Engagement en faveur de la prévention des catastrophes

Les moussons exceptionnelles, cyclones et autres phénomènes météorologiques extrêmes se multiplient sous l’effet du changement climatique, plaçant régulièrement les habitants de ce pays densément peuplé devant d’immenses difficultés. Par son engagement, la CRS vise à renforcer la résilience des populations et à les former à mieux faire face aux forces de la nature. Au-delà de ce travail encourageant une prise de conscience, la construction d’infrastructures résilientes au changement climatique est un moyen très efficace de réduire au minimum les répercussions des intempéries. Dans les camps de réfugiés de Cox’s Bazar comme dans le nord du pays, la CRS œuvre à la prévention des catastrophes et met l’accent sur le renforcement à long terme du Croissant-Rouge du Bangladesh.

Gestion des conséquences de la pandémie

La CRS soutient le Croissant-Rouge dans la lutte contre le coronavirus en promouvant le travail de sensibilisation dans les camps de réfugiés comme dans le reste du pays, en organisant pour les bénévoles des formations en lien avec la pandémie et en mettant à disposition des équipements de protection. En outre, une aide financière en espèces est apportée aux personnes qui en ont besoin pour amortir les conséquences socio-économiques, particulièrement dévastatrices dans les centres urbains.

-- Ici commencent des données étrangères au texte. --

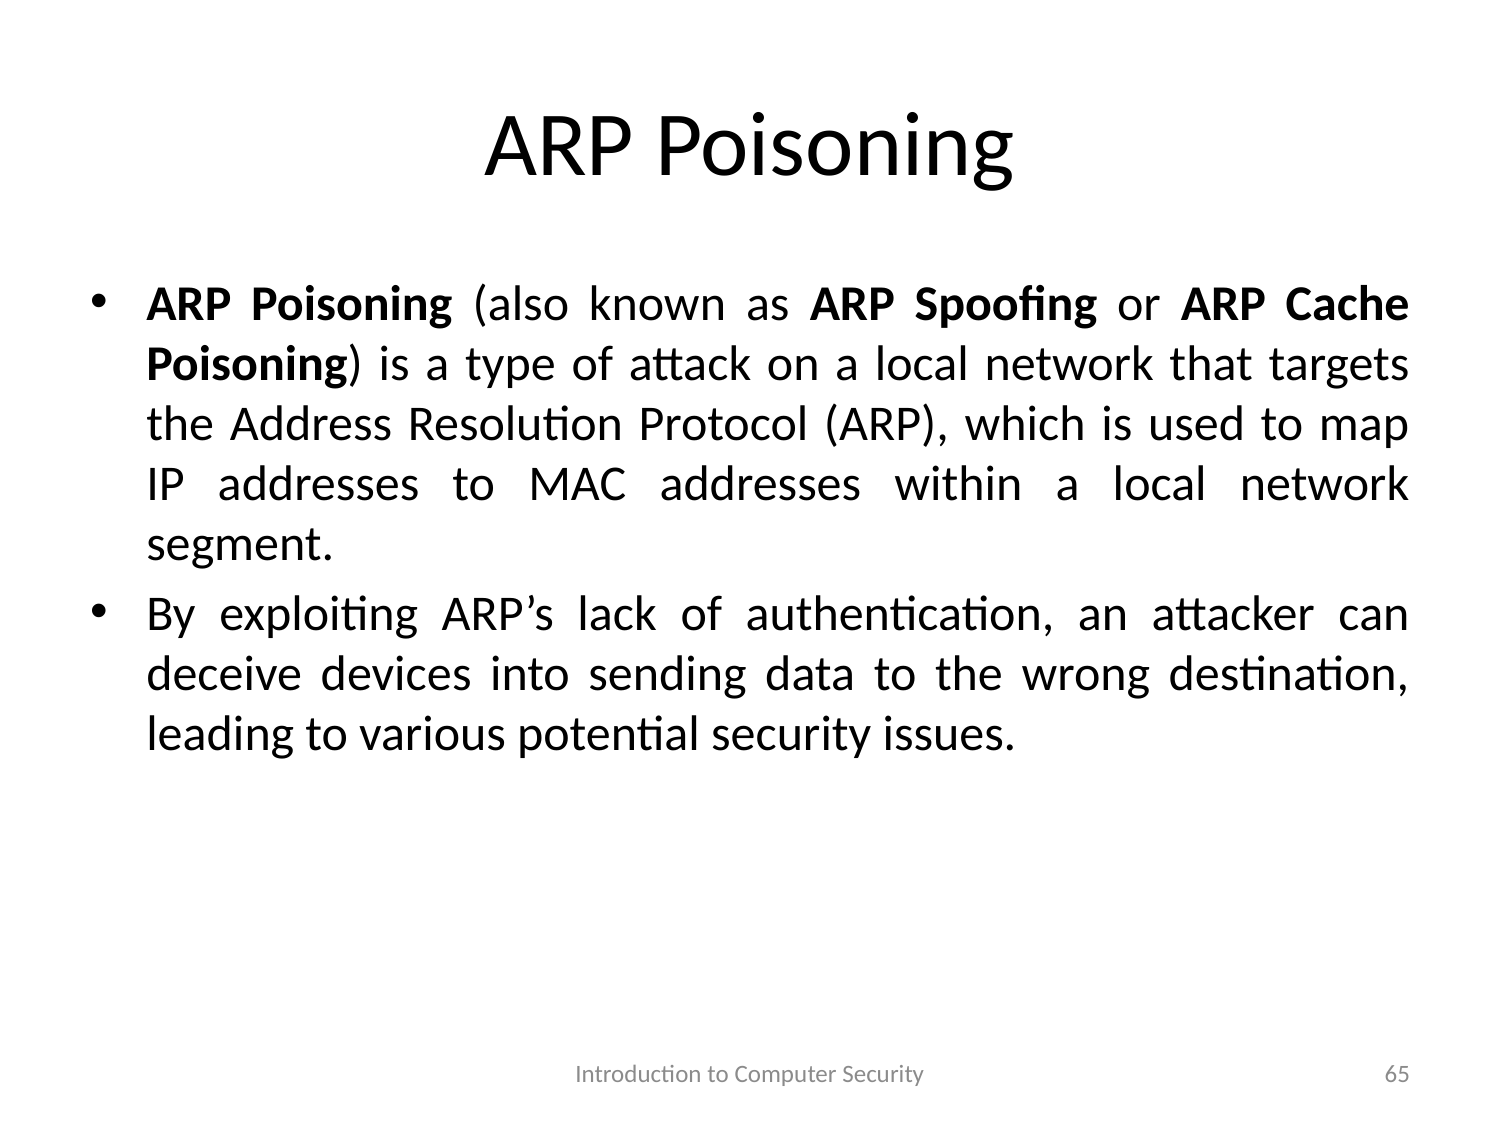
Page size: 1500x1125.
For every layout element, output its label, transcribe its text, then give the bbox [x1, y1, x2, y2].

list ARP Poisoning (also known as ARP Spoofing or ARP Cache Poisoning) is a type of attack on a local network that targets the Address Resolution Protocol (ARP), which is used to map IP addresses to MAC addresses within a local network segment. By exploiting ARP’s lack of authentication, an attacker can deceive devices into sending data to the wrong destination, leading to various potential security issues. [75, 262, 1425, 1005]
slide_number 65 [1074, 1042, 1425, 1103]
title ARP Poisoning [75, 45, 1425, 233]
footer Introduction to Computer Security [512, 1042, 988, 1103]
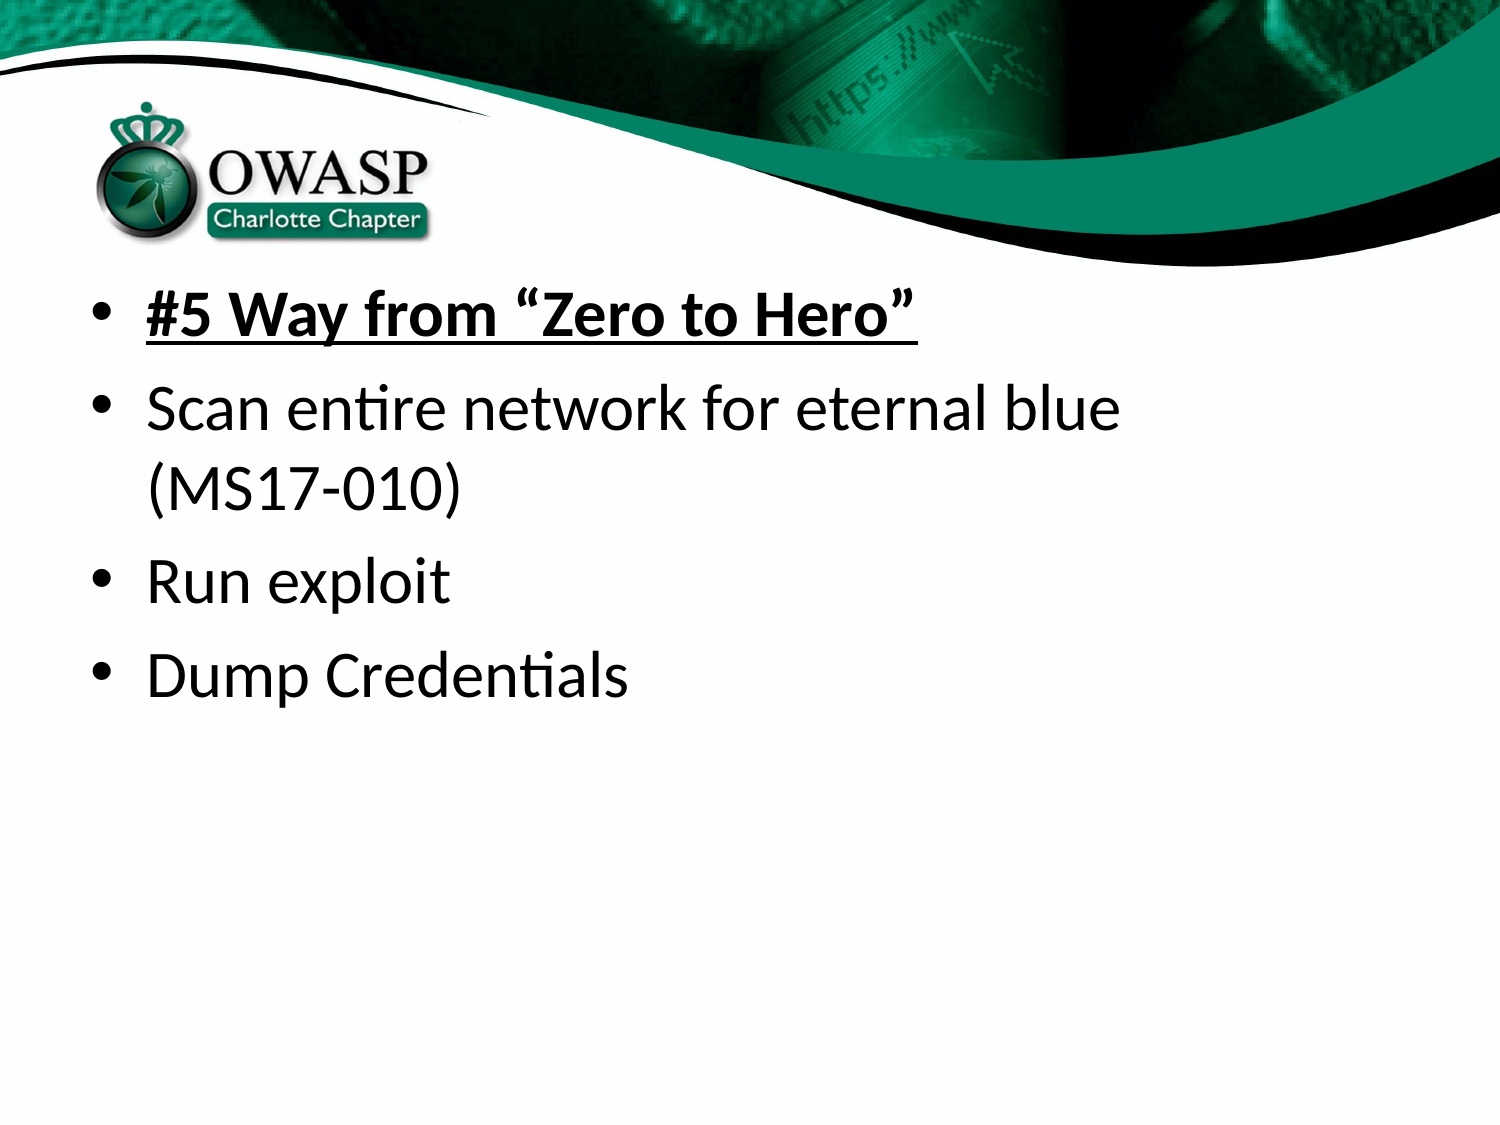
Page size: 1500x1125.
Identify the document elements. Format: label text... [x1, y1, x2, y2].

picture [0, 0, 1500, 1125]
list #5 Way from “Zero to Hero” Scan entire network for eternal blue (MS17-010) Run exploit Dump Credentials [75, 262, 1425, 1005]
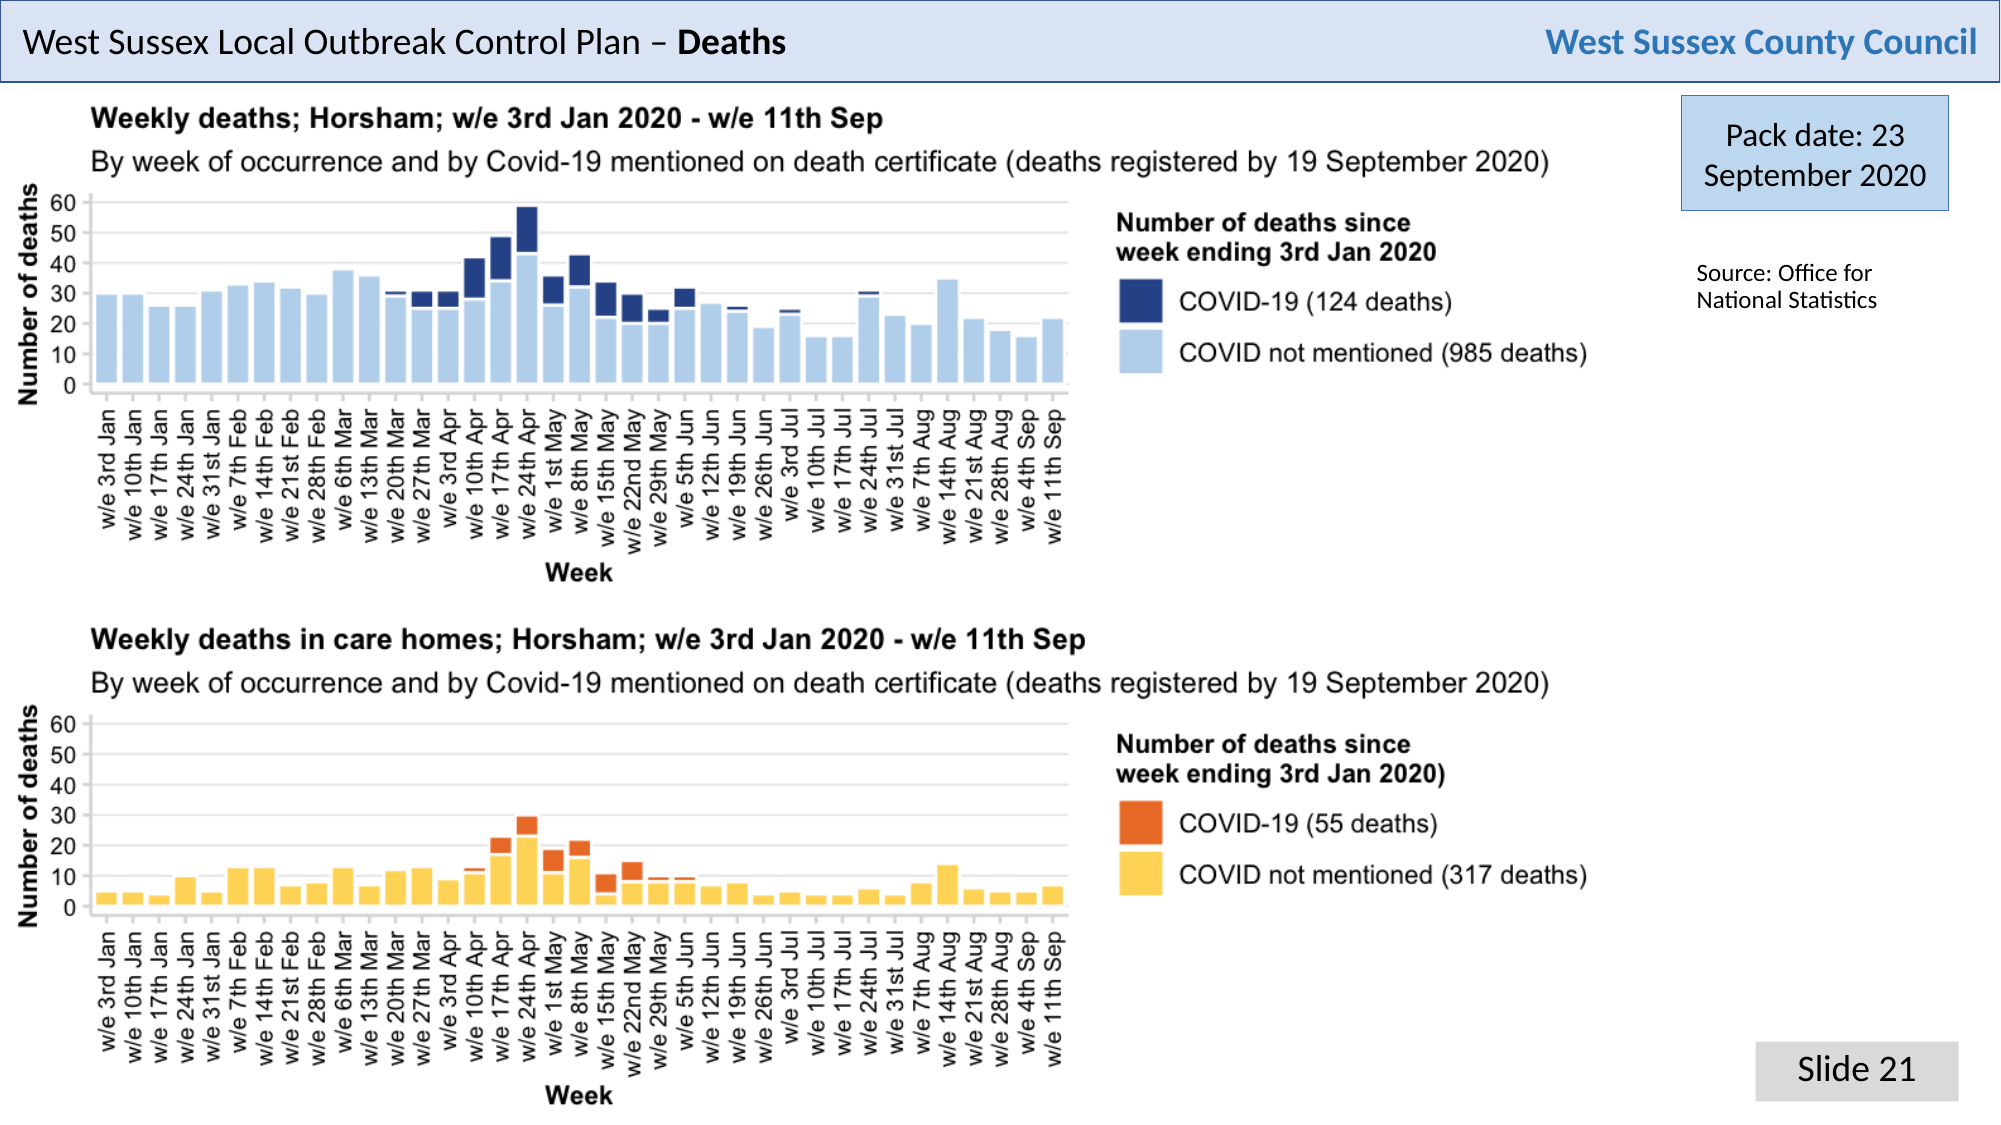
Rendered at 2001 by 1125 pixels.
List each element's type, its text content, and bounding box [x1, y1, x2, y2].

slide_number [1681, 95, 1949, 211]
picture [3, 91, 1619, 602]
picture [3, 612, 1619, 1125]
list Source: Office for National Statistics [1681, 252, 1959, 289]
list Slide 21 [1755, 1041, 1959, 1102]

Permettre aux habitants des bidonvilles de prendre leur destin en main

Jusqu’au début de la pandémie, toujours plus de personnes quittaient les villages pour Dacca ou d’autres grandes villes, attirées par l’espoir d’une vie meilleure. Beaucoup d’entre elles sont des migrants climatiques qui ont perdu leur maison à la suite de l’érosion des côtes ou de catastrophes naturelles. Or, dans les quartiers défavorisés des villes où elles arrivent, elles vivent sous la menace permanente d’une expulsion, dans des conditions d’hygiène catastrophiques et sans possibilité de se soigner ni de se former. Dans deux bidonvilles de Dacca, la CRS améliore, avec le Croissant-Rouge du Bangladesh, l’accès aux soins, à l’eau, aux installations sanitaires, à la formation et au travail. Elle dispense entre autres des cours pour que les habitants puissent faire valoir leurs droits, soient en meilleure santé et puissent bénéficier de plus grandes chances sur le marché de l’emploi. La présence de la CRS dans ces régions permet de réagir rapidement aux nouveaux défis soulevés par la pandémie.

Gestion intégrée de l’eau

Au Bangladesh, certaines régions manquent d’eau; du fait de la surexploitation, le niveau des nappes phréatiques baisse. En collaboration avec l’organisation Dascoh, dont elle est partenaire, la CRS s’emploie à changer les habitudes. Elle encourage le recours à l’eau de pluie pour l’agriculture, conseille les villageois dans l’utilisation du précieux liquide et soutient les autorités étatiques dans leurs efforts pour mettre en œuvre une gestion durable des ressources.